(Adapted from Andrew Zimmerman)
For the Salmon:
- Six 6-ounce, center-cut, skinless salmon fillets
- 1 cup dry white wine
- 1 rib of celery, coarsely chopped
- 1/2 medium onion, coarsely chopped
- 1 bay leaf
- 1 tablespoon black peppercorns
For the Sauce:
- 2 large egg yolks
- 1 1/2 tablespoons water
- 1 tablespoon fresh lemon juice
- 1/2 teaspoon Dijon mustard
- 1 tablespoon finely chopped tarragon, plus whole leaves for garnish
- 1/8 teaspoon cayenne pepper
- 1 stick unsalted butter, cubed, at room temperature
- Bring a pot of water to a boil. Arrange the salmon fillets in a deep skillet in a single layer.
- Add the wine, celery, onion, bay leaf and peppercorns and enough of the boiling water to fully cover the salmon.
- Cook over moderate heat at a bare simmer until the salmon is just firm, about 10 minutes.
- Transfer the salmon to a platter and pat dry.
- Sprinkle lightly with salt.
Meanwhile, make the sauce:
- In a heatproof bowl set over a pot of simmering water, whisk the egg yolks with the water, lemon juice, mustard, chopped tarragon and cayenne until slightly thickened, about 2 minutes.
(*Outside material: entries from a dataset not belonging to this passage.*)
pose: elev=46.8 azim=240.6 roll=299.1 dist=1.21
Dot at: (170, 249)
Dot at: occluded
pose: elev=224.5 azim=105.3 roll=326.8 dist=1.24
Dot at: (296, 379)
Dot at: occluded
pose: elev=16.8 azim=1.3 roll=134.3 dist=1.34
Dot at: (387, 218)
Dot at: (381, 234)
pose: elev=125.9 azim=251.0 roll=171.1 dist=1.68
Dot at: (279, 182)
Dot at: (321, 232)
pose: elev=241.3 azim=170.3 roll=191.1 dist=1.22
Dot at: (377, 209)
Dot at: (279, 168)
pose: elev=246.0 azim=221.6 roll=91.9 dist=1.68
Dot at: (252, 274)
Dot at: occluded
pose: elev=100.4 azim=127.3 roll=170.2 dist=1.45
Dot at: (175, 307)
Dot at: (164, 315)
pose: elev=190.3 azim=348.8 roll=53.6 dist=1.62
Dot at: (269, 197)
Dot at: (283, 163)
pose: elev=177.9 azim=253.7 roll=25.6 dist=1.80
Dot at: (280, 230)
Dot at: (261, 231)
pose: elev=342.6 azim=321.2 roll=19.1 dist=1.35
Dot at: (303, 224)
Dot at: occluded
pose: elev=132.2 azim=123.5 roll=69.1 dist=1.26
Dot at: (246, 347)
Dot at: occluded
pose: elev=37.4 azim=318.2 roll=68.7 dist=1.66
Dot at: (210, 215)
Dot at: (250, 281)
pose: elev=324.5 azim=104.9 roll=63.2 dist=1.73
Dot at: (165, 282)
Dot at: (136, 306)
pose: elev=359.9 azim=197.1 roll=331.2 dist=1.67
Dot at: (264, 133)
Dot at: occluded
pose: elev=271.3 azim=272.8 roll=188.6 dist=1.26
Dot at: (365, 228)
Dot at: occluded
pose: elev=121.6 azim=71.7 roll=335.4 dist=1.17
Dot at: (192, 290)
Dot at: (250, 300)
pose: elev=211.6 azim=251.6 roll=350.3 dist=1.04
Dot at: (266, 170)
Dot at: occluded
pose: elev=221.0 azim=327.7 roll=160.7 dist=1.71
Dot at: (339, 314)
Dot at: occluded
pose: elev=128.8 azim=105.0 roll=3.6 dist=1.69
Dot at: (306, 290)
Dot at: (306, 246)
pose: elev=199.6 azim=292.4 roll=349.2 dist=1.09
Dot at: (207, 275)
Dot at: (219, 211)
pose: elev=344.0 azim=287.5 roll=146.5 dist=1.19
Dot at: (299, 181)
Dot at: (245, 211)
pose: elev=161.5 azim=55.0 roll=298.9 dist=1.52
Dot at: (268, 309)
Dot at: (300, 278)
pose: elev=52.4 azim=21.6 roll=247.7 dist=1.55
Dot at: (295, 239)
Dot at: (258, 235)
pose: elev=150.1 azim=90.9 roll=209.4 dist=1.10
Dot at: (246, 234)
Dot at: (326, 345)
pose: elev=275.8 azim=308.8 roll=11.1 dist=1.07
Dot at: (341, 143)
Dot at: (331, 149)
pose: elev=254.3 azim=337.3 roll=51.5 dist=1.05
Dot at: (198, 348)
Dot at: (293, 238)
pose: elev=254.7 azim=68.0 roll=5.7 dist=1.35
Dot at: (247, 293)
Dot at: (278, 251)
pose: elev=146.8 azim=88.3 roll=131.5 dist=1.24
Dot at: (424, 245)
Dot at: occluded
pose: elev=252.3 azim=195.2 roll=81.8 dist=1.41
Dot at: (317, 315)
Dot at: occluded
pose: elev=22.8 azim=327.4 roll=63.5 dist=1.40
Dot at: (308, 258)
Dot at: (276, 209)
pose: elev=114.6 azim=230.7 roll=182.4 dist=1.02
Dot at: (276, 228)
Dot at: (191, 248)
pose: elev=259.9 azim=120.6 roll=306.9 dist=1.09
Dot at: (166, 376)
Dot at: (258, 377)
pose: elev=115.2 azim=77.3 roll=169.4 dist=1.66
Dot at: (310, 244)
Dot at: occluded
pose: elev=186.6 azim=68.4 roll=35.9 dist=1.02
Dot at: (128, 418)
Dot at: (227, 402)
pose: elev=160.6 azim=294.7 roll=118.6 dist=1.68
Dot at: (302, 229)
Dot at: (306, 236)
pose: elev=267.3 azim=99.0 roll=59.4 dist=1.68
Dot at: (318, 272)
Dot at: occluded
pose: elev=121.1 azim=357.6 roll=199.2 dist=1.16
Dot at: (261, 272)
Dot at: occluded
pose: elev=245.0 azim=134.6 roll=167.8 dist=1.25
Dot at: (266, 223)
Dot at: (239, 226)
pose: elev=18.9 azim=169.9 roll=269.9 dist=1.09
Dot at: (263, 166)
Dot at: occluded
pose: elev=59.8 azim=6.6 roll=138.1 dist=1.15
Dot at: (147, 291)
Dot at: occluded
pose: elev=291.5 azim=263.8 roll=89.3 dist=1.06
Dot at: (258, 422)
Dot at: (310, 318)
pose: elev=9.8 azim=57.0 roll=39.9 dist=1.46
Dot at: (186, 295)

- Gradually add the butter, whisking constantly until fully incorporated, about 5 minutes.
- If the sauce is too thick, whisk in warm water, 1 teaspoon at a time, until the sauce is just pourable.
- Season with salt.
Spoon the hollandaise over the salmon fillets, garnish with tarragon leaves and serve.